**EXTRACTED RECORDS:**
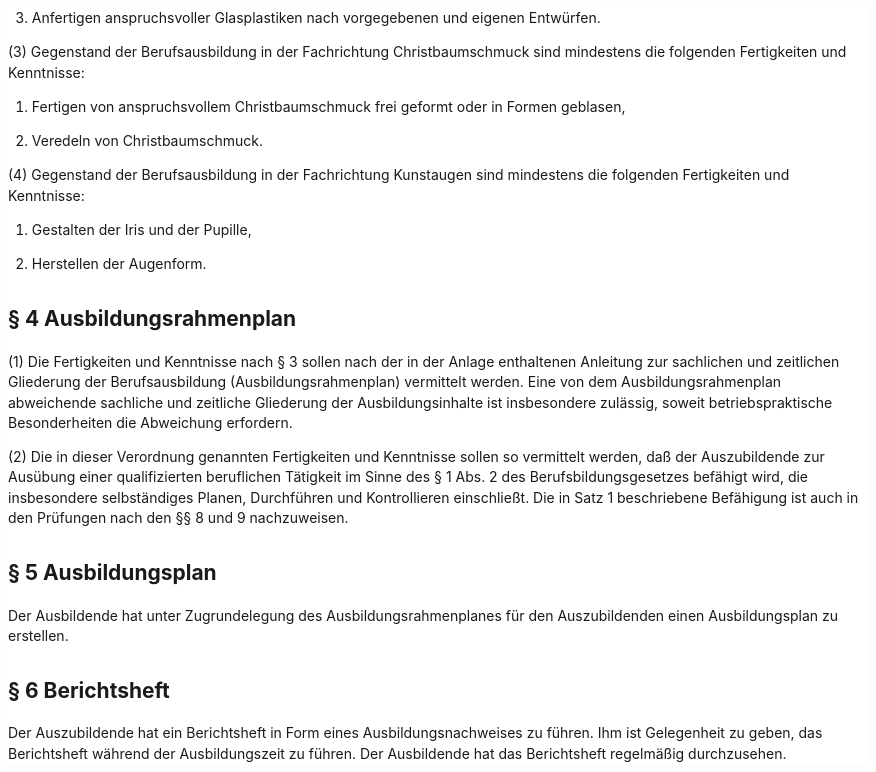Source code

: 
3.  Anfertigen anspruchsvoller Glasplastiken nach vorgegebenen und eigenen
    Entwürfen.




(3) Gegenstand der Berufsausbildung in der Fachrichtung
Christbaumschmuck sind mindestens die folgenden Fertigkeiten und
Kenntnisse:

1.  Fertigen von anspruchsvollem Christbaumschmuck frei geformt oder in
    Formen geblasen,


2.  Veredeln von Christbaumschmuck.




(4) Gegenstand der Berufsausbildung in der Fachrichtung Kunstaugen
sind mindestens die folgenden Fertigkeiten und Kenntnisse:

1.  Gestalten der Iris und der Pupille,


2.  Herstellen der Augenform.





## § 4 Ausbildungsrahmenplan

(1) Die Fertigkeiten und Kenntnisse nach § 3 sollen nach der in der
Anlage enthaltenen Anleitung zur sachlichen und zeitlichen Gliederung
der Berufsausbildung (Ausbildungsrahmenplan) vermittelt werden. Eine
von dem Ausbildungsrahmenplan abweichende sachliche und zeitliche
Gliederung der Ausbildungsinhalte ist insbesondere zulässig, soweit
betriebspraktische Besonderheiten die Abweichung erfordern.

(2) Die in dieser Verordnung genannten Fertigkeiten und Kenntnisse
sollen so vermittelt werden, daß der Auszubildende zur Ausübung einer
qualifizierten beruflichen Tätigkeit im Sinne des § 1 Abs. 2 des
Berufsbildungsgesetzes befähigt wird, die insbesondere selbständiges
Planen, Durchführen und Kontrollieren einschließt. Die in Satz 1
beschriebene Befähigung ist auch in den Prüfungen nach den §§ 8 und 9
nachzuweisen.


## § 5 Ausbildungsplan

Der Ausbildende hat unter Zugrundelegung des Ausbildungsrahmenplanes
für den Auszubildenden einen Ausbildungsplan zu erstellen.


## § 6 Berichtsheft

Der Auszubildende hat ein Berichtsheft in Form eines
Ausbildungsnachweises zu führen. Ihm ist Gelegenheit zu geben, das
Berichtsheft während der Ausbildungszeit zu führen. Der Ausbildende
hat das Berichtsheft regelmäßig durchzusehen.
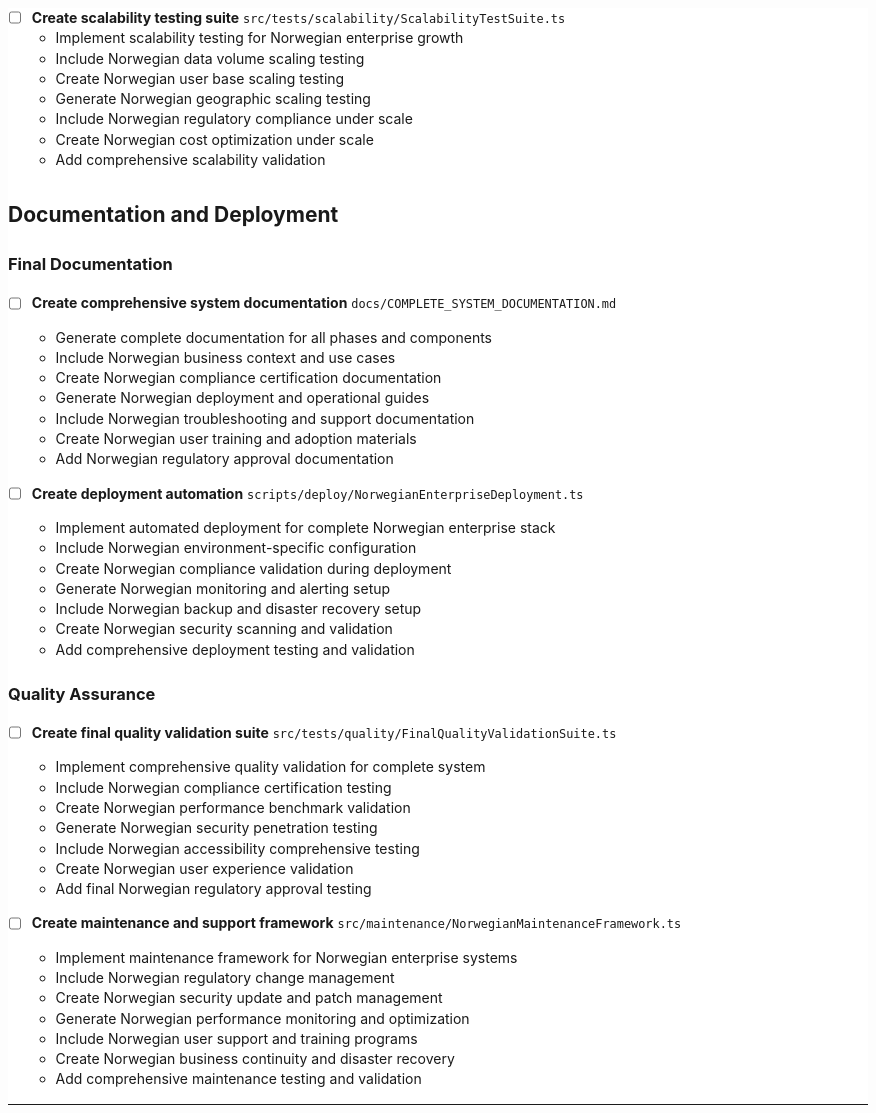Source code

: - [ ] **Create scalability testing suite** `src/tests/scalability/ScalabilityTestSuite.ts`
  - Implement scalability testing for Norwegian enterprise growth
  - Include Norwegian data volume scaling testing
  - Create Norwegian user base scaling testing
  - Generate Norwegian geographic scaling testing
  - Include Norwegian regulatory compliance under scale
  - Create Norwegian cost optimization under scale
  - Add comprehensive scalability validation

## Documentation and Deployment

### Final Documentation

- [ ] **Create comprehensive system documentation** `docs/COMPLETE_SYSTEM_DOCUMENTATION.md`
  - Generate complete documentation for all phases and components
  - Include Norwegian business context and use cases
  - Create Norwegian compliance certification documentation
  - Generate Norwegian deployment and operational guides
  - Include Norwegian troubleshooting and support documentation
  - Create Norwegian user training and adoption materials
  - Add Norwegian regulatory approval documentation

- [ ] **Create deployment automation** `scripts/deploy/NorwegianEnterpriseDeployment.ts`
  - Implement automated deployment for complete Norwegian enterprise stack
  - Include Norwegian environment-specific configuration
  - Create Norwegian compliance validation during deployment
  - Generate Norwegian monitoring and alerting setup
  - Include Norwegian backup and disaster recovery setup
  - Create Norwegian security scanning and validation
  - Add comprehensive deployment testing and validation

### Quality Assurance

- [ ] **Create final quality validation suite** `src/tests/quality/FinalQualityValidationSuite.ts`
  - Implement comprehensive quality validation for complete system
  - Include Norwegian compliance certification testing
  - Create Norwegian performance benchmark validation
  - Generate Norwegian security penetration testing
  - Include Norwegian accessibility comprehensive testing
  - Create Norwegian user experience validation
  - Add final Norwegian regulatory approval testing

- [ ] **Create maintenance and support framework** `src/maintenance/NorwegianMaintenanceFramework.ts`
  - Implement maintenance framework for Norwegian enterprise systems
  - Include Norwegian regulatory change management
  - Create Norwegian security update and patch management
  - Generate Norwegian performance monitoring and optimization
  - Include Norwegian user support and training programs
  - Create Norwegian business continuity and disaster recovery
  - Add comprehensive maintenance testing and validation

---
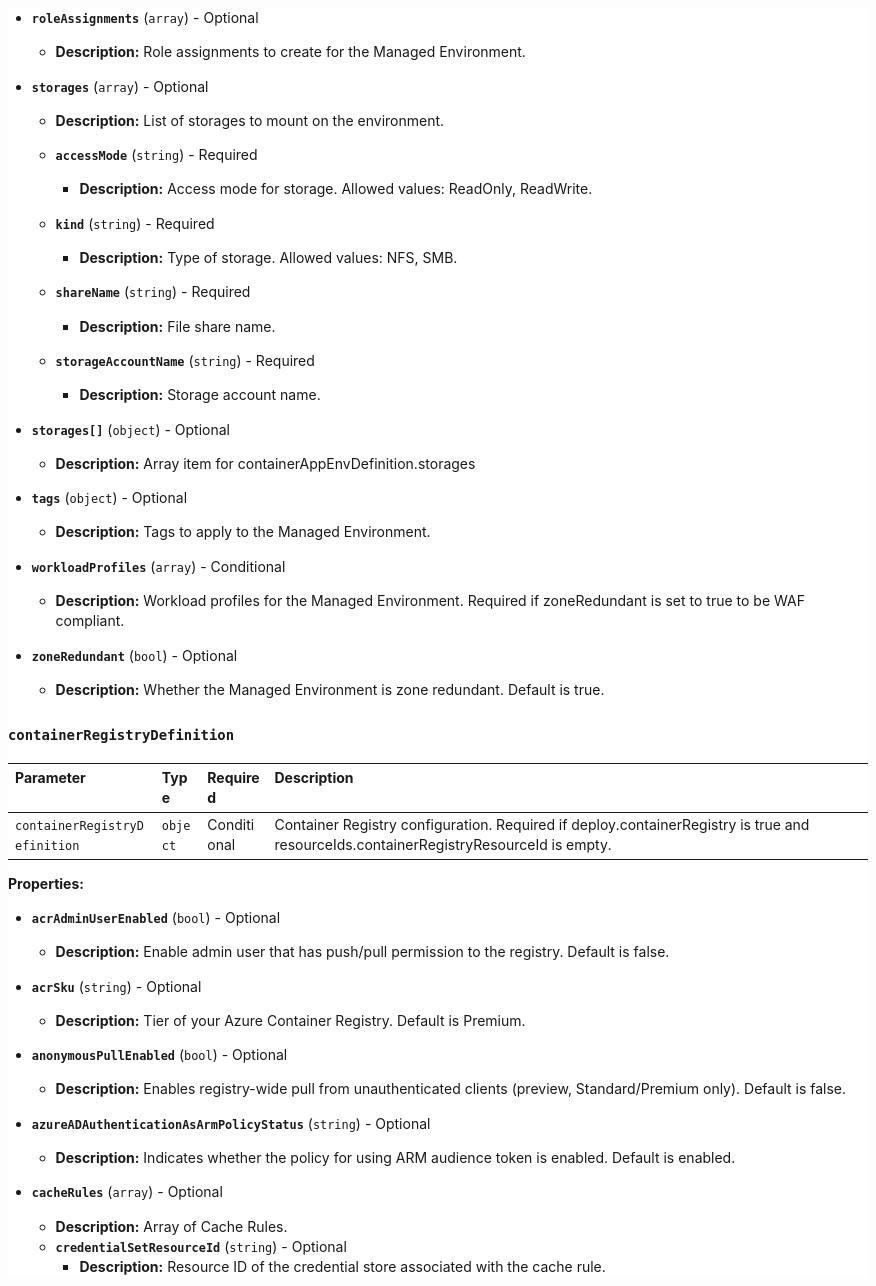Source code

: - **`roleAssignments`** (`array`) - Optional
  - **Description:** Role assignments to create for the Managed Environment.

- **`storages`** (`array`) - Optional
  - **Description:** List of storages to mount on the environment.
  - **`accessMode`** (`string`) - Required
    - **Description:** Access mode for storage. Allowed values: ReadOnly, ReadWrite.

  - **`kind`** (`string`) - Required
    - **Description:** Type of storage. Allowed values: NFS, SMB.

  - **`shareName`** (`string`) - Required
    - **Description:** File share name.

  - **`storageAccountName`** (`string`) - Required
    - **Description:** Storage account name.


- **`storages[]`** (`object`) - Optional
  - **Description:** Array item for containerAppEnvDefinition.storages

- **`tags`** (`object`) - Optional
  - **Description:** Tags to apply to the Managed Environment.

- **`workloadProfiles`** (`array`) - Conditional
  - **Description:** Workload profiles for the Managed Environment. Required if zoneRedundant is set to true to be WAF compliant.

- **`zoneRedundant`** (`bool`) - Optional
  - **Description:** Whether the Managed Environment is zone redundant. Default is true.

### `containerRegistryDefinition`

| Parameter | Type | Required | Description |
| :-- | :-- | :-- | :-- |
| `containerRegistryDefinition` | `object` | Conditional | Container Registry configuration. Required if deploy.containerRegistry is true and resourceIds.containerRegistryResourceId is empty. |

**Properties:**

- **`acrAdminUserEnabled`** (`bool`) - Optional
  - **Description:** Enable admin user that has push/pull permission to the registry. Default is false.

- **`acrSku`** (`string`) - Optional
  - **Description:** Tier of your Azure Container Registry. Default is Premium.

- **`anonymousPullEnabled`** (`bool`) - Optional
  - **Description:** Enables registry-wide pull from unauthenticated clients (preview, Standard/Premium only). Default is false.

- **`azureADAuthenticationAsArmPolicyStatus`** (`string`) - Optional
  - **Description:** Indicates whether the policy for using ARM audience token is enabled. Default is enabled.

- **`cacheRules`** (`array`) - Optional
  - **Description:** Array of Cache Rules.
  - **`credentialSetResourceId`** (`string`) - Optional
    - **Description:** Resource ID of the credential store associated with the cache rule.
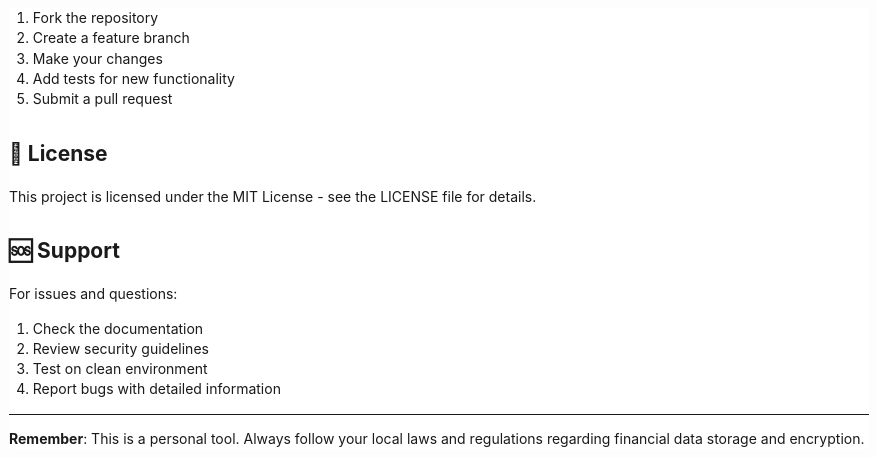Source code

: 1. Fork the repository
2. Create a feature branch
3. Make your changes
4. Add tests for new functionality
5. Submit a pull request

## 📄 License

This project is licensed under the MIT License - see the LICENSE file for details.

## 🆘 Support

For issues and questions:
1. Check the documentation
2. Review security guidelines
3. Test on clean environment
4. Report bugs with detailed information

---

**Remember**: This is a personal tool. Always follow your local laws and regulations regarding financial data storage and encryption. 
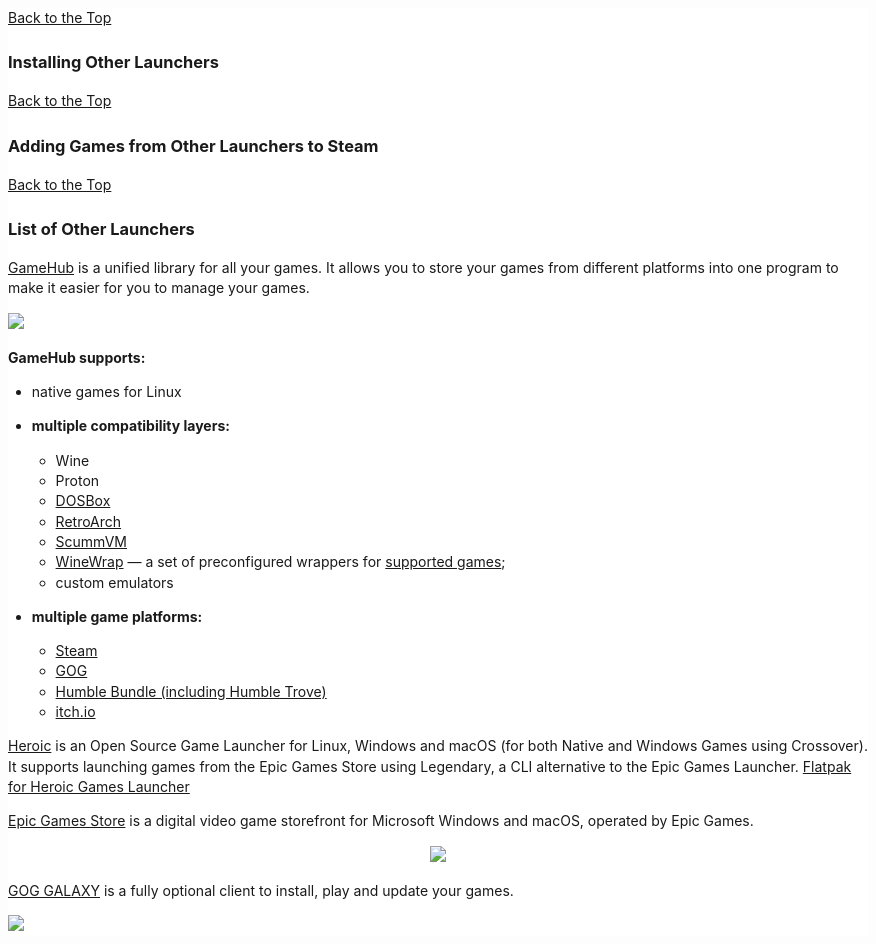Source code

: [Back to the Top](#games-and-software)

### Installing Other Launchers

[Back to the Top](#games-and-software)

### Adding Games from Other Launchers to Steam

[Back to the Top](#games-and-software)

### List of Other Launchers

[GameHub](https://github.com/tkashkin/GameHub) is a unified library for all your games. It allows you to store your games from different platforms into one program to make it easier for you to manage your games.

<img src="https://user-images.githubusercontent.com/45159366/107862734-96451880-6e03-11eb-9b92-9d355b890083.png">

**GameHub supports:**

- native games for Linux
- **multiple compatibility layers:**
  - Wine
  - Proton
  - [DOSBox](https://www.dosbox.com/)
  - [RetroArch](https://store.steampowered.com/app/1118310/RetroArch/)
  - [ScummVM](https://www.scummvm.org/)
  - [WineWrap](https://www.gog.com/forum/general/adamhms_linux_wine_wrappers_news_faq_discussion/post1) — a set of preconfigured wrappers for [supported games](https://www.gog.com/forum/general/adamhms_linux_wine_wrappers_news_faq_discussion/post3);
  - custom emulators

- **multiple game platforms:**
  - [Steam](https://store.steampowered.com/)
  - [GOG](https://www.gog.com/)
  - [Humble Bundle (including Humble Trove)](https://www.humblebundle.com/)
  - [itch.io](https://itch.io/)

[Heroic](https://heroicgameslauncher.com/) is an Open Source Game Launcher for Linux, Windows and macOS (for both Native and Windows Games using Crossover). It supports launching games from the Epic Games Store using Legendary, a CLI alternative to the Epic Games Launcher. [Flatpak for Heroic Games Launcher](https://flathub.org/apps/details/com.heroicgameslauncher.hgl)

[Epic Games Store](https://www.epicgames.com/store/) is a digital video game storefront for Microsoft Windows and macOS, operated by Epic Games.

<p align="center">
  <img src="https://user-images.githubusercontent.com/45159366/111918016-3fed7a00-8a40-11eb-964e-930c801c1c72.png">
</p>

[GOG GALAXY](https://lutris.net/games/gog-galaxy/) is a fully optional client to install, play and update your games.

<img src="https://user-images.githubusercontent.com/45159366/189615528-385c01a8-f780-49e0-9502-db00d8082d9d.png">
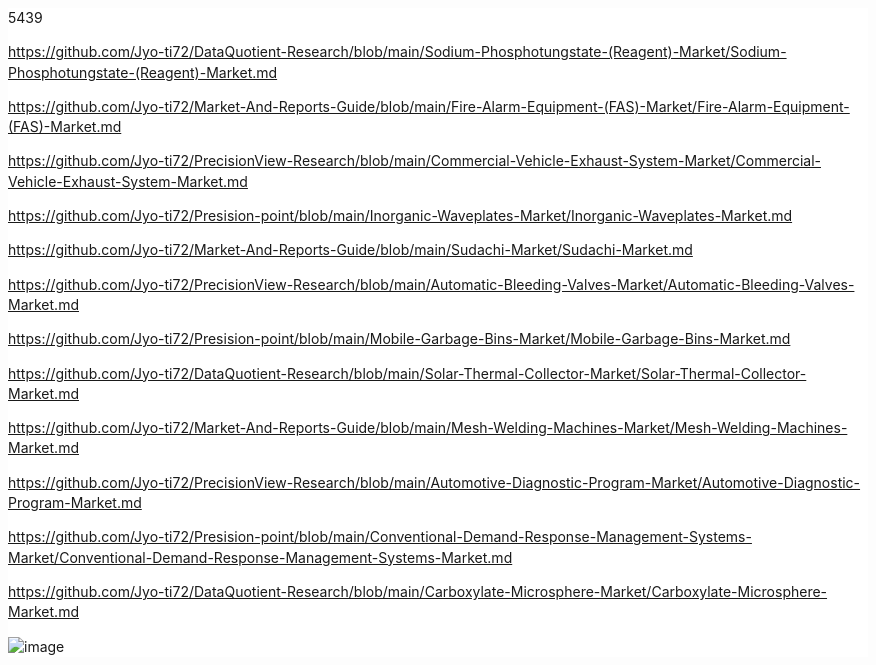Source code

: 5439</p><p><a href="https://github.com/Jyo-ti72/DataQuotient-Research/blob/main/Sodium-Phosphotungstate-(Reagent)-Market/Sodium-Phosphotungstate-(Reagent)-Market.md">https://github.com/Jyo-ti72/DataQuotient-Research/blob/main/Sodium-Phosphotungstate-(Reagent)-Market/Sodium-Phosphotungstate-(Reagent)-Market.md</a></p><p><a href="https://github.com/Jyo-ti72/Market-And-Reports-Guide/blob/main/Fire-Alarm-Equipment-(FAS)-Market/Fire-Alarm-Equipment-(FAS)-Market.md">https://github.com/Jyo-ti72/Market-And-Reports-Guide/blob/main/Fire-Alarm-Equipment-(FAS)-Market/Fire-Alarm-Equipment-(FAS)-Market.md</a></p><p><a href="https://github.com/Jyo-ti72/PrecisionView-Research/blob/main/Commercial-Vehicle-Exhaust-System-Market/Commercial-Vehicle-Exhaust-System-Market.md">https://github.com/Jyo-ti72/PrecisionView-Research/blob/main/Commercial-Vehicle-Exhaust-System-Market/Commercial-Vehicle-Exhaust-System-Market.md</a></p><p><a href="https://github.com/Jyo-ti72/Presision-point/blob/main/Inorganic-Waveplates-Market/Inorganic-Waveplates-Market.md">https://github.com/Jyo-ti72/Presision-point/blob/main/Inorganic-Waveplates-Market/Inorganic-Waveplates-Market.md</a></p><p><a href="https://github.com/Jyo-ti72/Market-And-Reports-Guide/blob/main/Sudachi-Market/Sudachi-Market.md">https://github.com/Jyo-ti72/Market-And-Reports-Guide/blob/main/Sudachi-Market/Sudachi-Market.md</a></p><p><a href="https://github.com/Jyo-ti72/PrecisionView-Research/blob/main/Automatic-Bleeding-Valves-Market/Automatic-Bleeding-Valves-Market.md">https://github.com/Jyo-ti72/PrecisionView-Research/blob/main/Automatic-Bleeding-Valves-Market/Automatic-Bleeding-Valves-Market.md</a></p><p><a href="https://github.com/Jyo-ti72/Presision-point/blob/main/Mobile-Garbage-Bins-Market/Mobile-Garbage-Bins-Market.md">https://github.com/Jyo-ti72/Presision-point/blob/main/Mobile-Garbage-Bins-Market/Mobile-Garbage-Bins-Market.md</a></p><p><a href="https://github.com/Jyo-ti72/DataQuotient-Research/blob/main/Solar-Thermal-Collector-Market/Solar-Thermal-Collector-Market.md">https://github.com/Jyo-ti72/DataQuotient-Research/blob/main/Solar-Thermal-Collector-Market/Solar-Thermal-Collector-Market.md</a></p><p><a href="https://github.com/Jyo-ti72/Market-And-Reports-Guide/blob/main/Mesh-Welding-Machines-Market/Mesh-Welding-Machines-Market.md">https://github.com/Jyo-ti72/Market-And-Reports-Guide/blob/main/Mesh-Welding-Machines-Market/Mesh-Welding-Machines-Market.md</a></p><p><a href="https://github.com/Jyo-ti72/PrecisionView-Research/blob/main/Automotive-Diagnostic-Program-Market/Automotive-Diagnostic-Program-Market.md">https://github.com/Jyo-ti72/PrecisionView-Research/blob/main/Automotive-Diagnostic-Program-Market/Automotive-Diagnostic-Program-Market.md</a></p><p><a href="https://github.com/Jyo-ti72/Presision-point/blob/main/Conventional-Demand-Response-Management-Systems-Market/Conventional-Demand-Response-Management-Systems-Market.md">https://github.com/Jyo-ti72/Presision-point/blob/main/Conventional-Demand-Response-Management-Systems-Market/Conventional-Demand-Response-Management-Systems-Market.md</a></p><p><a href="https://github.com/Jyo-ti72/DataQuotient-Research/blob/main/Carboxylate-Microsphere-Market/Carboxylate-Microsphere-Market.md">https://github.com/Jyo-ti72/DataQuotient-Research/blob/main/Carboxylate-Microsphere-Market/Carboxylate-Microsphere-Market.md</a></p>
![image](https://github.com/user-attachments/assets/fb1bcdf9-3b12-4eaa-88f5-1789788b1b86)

**TASK DETAILS:**
From the records above, return each line where "multiple" occurs.

**SOLUTION TO THIS EXERCISE:**
- **multiple compatibility layers:**
- **multiple game platforms:**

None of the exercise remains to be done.